Back in 2014, Google’s modular smartphone Project Ara entered into beta. This was promising as many were looking forward to actually getting their hands on the commercially available handset, and a beta would mean that things are on their merry way. Unfortunately no word on the project until 2015 where Google reassured that the project was not dead.

However it was later revealed that Google would be delaying Project Ara to 2016, which means that we should be able to expect it this year, right? Wrong. Turns out that we now have a new date to look forward to, and that date is 2017 which is when Google is planning on releasing Project Ara commercially.

There is no word on how much it will cost or when exactly in 2017 might we be able to expect it, but its final form, according to Blaise Bertrand, Project Ara’s head of creative, “It’ll be thin, it’ll be light, it’ll be beautiful.” Google has already teamed up with several companies to create modules for the phone.

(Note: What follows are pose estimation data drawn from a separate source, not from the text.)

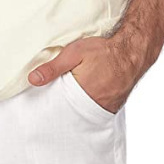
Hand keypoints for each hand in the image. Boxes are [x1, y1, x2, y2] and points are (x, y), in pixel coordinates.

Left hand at [28, 33, 149, 113]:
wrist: (132, 51)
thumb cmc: (103, 50)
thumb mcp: (73, 53)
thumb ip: (53, 67)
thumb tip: (32, 79)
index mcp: (81, 94)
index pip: (60, 107)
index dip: (51, 106)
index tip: (42, 105)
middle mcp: (95, 105)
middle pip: (72, 113)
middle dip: (63, 109)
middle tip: (53, 106)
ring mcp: (106, 107)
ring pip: (85, 113)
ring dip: (76, 108)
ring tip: (68, 101)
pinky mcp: (114, 106)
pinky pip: (98, 111)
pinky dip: (89, 107)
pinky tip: (85, 99)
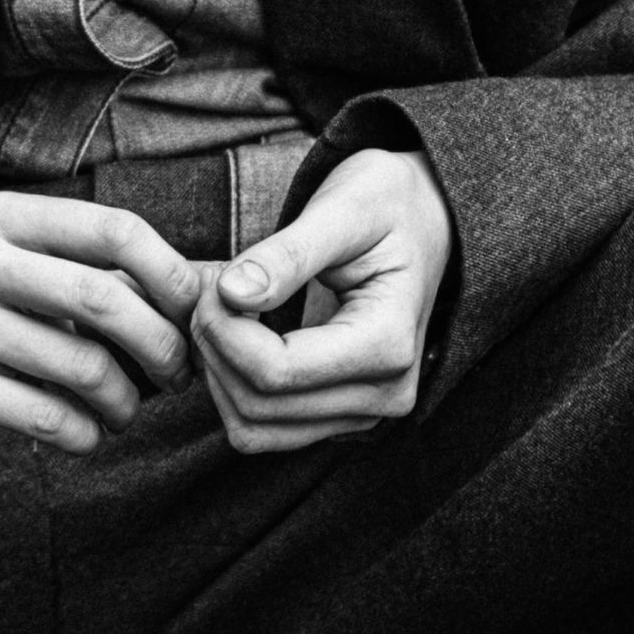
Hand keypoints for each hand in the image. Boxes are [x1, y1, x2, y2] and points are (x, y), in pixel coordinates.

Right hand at [0, 191, 201, 457]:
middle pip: (102, 298)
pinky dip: (85, 435)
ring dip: (124, 402)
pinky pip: (46, 416)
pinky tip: (86, 434)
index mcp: (3, 217)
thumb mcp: (27, 272)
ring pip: (81, 366)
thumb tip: (211, 292)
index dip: (171, 275)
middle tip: (175, 374)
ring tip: (124, 410)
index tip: (194, 314)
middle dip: (160, 345)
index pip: (114, 229)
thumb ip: (102, 274)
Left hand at [192, 145, 452, 455]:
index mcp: (388, 344)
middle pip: (258, 406)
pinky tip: (235, 336)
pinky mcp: (342, 416)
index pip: (276, 371)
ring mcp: (366, 414)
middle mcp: (385, 394)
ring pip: (254, 429)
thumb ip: (286, 254)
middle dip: (215, 348)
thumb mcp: (342, 209)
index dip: (223, 330)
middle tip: (208, 289)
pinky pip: (266, 428)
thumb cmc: (387, 205)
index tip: (210, 280)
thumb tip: (230, 292)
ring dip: (219, 374)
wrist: (424, 220)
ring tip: (219, 312)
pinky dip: (233, 388)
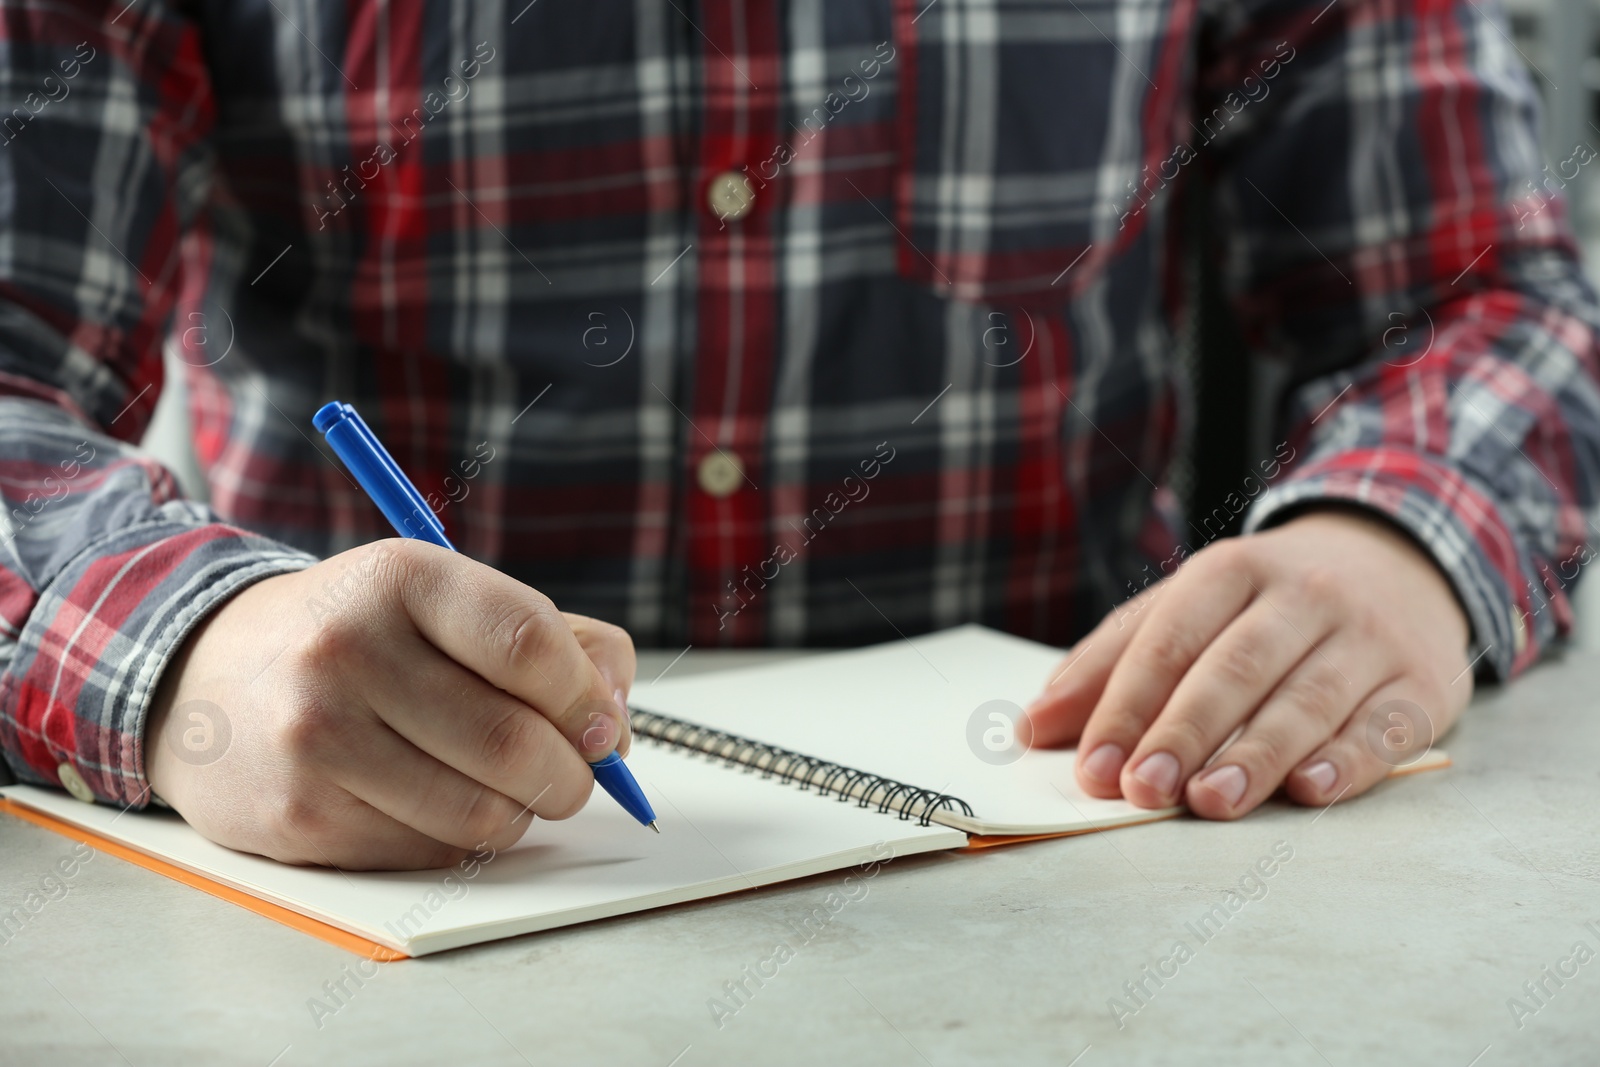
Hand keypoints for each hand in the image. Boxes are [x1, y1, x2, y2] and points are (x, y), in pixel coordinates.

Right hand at [146, 539, 634, 868]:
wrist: (201, 681)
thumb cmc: (355, 636)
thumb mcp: (444, 600)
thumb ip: (555, 640)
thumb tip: (616, 713)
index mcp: (401, 579)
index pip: (530, 647)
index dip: (587, 698)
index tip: (603, 723)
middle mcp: (349, 651)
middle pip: (515, 742)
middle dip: (573, 773)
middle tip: (575, 773)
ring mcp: (318, 738)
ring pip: (483, 812)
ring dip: (521, 812)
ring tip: (506, 786)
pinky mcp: (301, 816)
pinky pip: (432, 850)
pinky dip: (460, 836)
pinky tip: (432, 799)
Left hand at [1025, 508, 1471, 818]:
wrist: (1398, 560)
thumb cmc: (1264, 603)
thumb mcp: (1185, 606)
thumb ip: (1110, 662)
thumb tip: (1033, 728)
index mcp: (1231, 569)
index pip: (1170, 637)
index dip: (1127, 704)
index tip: (1092, 766)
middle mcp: (1304, 594)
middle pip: (1235, 667)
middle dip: (1183, 732)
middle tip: (1143, 789)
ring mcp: (1369, 637)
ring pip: (1307, 698)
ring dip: (1256, 754)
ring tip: (1211, 800)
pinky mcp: (1422, 684)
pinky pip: (1385, 726)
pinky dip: (1348, 761)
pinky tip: (1309, 790)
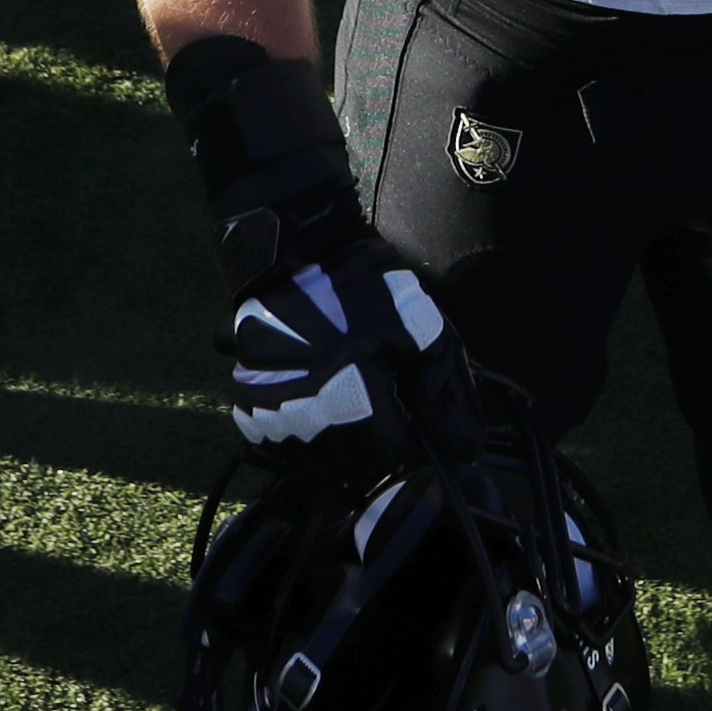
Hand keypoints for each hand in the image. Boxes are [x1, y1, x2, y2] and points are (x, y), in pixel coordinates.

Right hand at [228, 234, 478, 473]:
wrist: (295, 249)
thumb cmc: (361, 286)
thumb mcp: (419, 328)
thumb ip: (446, 393)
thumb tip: (465, 450)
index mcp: (351, 398)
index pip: (395, 454)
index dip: (411, 434)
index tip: (411, 410)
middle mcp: (305, 415)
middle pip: (355, 461)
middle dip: (376, 437)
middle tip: (381, 395)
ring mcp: (269, 411)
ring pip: (316, 456)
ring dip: (338, 438)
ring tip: (347, 392)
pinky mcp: (246, 404)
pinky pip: (278, 440)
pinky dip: (300, 430)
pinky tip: (314, 397)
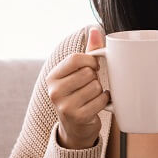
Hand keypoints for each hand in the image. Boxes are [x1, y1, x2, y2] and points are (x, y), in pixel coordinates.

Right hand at [47, 27, 109, 149]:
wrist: (75, 128)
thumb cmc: (78, 95)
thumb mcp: (78, 73)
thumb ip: (88, 52)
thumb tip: (95, 29)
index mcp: (52, 77)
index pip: (76, 59)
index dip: (90, 61)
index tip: (93, 66)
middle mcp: (54, 91)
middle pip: (87, 72)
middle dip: (95, 78)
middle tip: (90, 86)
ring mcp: (64, 106)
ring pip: (95, 86)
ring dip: (100, 91)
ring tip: (92, 96)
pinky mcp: (77, 117)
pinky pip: (100, 101)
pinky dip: (104, 101)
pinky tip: (97, 105)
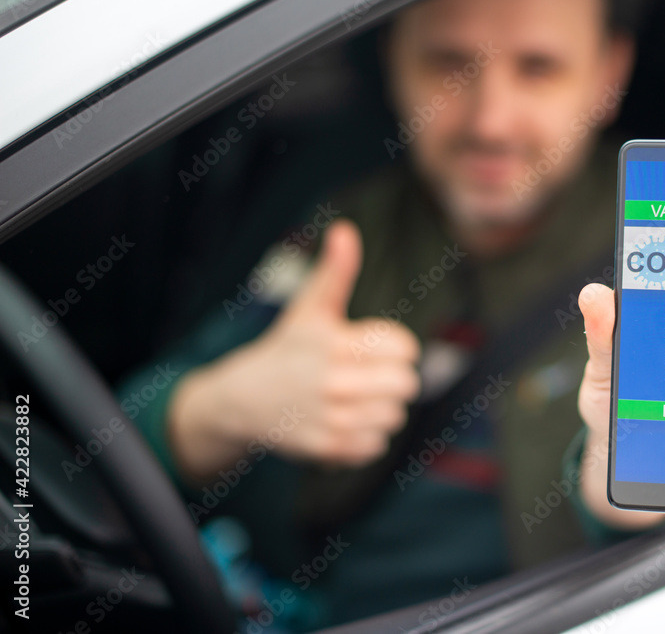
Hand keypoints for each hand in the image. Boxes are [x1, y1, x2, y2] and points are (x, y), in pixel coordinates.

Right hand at [169, 220, 420, 479]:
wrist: (243, 399)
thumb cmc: (288, 348)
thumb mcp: (310, 308)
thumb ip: (335, 271)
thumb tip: (345, 230)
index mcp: (335, 343)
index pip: (404, 348)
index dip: (397, 347)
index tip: (377, 348)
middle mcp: (332, 382)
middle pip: (406, 385)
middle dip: (394, 379)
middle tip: (372, 375)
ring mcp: (330, 418)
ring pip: (395, 417)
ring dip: (384, 408)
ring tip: (358, 398)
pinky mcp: (327, 449)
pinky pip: (377, 446)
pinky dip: (368, 436)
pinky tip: (347, 421)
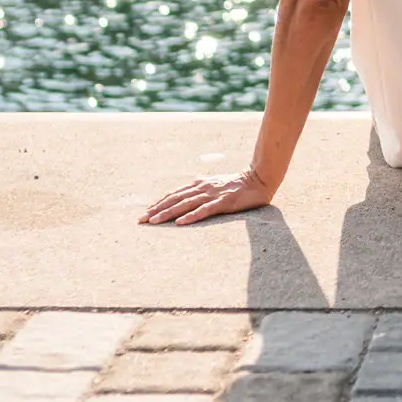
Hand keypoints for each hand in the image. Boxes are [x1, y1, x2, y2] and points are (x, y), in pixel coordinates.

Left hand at [140, 169, 275, 225]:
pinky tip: (180, 223)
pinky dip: (191, 216)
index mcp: (200, 184)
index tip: (145, 213)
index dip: (159, 203)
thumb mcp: (216, 184)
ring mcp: (212, 195)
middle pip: (175, 199)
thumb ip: (202, 189)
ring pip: (185, 205)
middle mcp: (203, 188)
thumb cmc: (238, 184)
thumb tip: (188, 194)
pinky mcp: (223, 202)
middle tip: (141, 220)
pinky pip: (204, 210)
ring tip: (154, 222)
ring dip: (168, 213)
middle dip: (157, 210)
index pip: (174, 194)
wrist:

These companies include Micron, Panasonic, Toshiba, Sony and iHealth. They are also designed to meet specific needs, such as a diabetic patient’s need to carry around a glucometer, in which that is a module iHealth will be offering, and so on. Project Ara is no doubt a unique idea and we guess we’ll have to wait and see if such a concept is what the smartphone market has been asking for, or if it will simply end up being a novelty (hello 3D phones!).